EXERCISE INSTRUCTIONS =
Your answer must consist of exactly the lines below, starting with the line with "7: (276, 97)" and going on through the line with "16: (276, 100)", and nothing else.

[Point tracking data]
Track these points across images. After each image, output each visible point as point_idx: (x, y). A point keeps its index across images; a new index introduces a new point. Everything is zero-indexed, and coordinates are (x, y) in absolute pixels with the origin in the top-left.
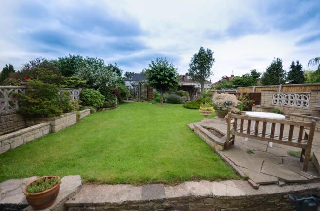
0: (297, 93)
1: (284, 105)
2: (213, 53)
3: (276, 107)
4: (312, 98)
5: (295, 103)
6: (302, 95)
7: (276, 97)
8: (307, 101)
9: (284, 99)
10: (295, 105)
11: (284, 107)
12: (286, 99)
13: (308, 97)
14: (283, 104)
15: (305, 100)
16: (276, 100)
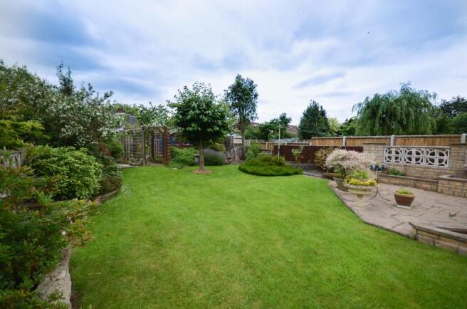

--

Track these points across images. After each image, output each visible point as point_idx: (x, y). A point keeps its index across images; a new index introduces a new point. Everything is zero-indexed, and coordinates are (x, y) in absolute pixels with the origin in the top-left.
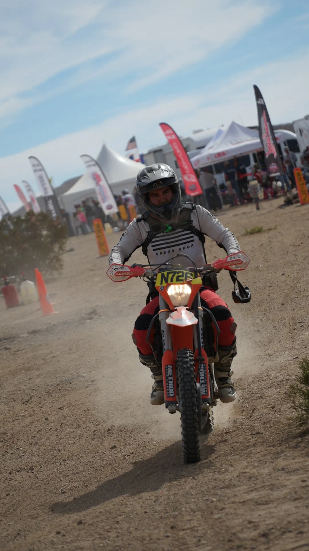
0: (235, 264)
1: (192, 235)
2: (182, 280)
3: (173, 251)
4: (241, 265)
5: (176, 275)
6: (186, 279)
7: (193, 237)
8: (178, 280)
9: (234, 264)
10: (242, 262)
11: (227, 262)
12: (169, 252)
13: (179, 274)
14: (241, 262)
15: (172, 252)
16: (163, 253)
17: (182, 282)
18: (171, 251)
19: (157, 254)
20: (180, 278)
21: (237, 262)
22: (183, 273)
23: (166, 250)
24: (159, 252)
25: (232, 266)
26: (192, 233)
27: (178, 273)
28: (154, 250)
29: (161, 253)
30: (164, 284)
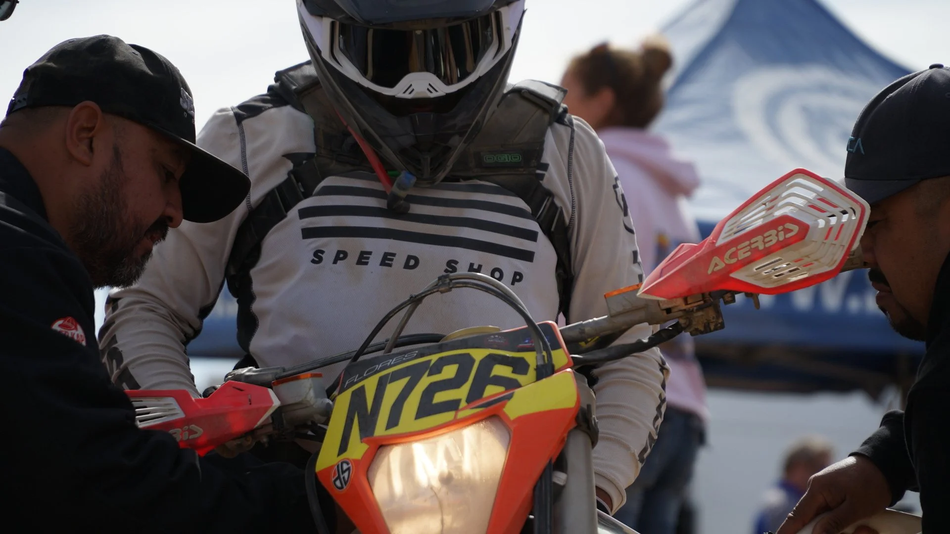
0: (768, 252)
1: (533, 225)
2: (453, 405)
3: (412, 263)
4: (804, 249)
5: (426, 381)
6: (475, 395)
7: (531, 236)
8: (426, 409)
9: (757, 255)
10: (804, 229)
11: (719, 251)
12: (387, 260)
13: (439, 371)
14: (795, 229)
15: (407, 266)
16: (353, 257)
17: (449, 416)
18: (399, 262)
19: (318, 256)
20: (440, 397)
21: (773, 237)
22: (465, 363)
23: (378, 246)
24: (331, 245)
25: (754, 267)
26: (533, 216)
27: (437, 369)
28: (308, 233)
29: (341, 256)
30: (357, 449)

--

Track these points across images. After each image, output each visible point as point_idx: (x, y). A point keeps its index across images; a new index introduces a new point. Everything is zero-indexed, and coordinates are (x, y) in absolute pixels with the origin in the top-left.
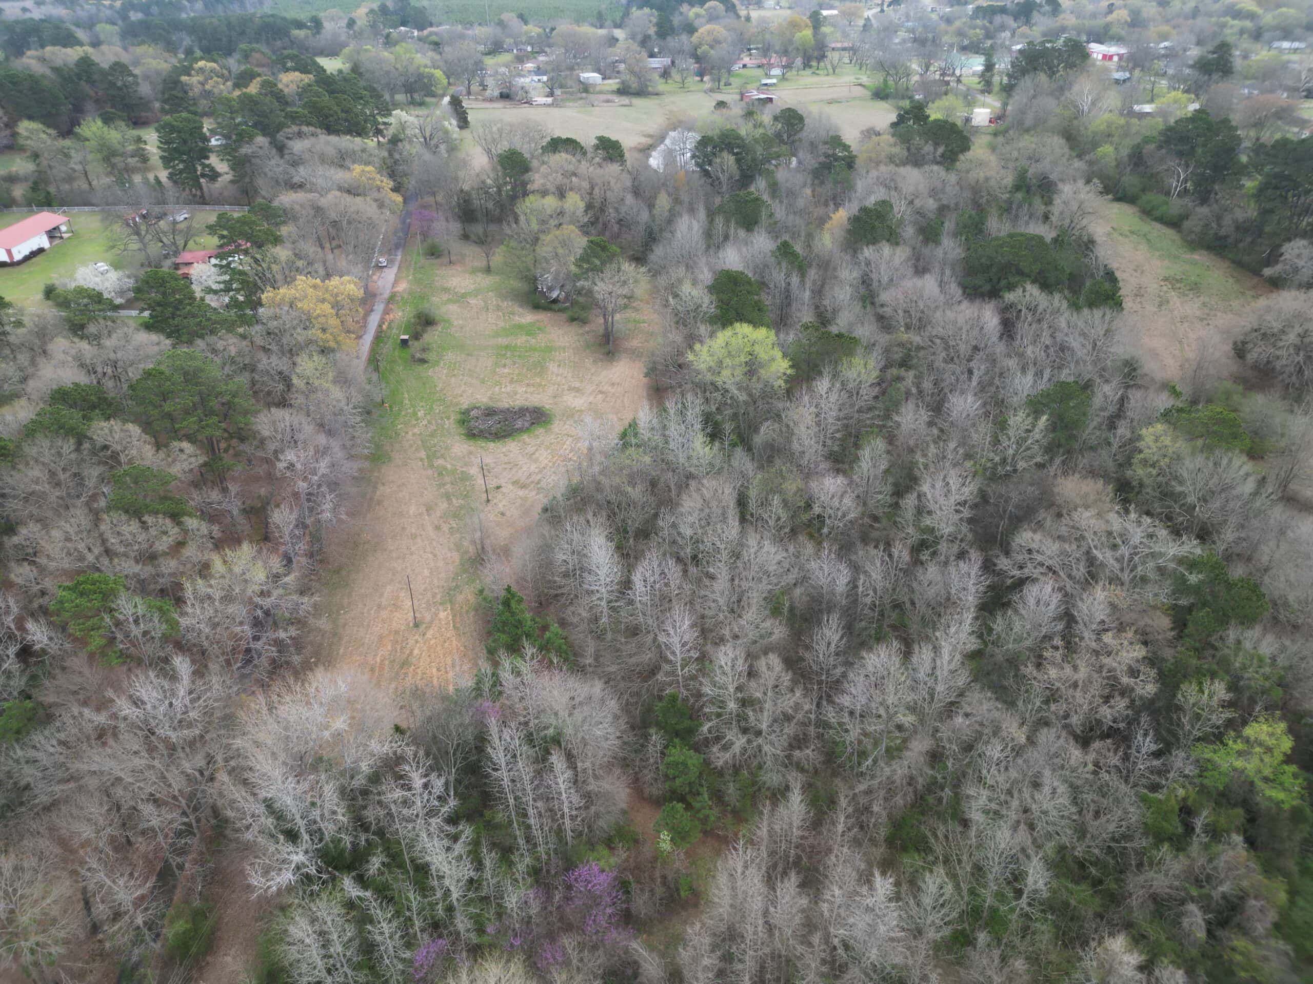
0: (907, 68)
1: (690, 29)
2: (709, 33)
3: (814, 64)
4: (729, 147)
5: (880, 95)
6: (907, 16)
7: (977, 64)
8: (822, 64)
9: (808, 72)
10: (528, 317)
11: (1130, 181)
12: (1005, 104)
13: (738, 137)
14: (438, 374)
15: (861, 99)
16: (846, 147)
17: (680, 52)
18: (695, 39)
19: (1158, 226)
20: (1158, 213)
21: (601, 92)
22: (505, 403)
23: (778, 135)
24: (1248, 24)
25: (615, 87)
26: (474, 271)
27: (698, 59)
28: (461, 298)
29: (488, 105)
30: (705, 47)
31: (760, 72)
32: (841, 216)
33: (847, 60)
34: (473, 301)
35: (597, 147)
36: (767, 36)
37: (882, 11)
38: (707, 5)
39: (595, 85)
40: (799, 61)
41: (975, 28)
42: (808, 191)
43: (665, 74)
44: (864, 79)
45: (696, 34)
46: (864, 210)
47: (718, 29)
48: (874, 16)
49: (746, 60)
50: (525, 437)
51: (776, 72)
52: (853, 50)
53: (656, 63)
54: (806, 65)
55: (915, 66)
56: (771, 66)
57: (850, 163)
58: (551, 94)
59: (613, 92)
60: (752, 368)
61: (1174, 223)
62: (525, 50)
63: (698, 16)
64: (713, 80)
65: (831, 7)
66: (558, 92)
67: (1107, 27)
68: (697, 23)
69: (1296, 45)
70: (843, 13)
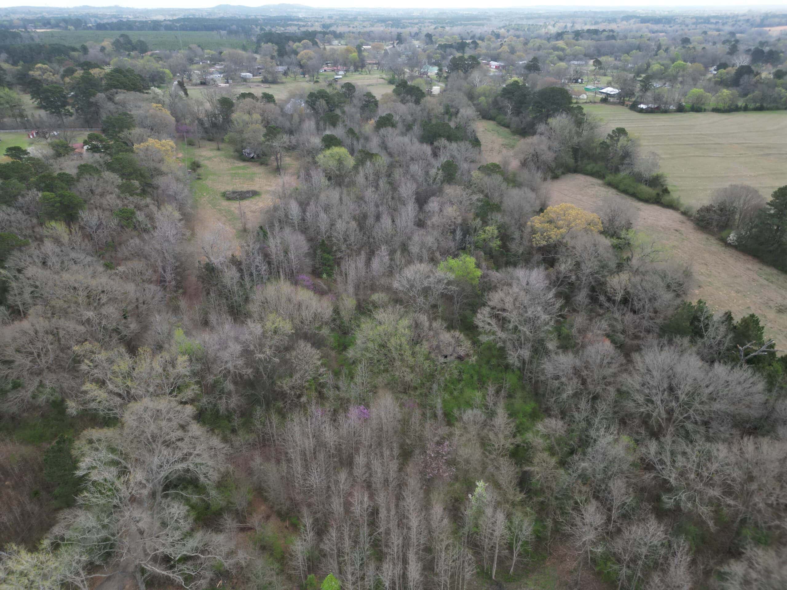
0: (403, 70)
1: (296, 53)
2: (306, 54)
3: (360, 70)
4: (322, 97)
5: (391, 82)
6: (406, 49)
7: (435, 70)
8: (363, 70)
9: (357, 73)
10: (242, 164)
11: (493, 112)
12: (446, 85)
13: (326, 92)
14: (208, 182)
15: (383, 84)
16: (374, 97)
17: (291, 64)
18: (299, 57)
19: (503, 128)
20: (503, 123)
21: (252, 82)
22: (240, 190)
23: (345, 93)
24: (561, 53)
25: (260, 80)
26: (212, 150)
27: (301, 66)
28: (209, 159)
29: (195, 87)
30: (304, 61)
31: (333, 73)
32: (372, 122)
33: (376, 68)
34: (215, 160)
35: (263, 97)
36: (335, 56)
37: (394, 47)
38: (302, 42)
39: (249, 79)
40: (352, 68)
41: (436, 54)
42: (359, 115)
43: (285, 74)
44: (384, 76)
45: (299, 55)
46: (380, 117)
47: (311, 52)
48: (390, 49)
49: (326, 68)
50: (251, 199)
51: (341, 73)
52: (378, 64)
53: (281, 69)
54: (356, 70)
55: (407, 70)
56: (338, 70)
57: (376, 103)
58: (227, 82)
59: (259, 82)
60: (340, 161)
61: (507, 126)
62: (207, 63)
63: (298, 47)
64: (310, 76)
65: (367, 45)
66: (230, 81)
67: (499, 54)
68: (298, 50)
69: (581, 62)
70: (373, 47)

THE ANSWER =
7: (276, 97)
8: (307, 101)
9: (284, 99)
10: (295, 105)
11: (284, 107)
12: (286, 99)
13: (308, 97)
14: (283, 104)
15: (305, 100)
16: (276, 100)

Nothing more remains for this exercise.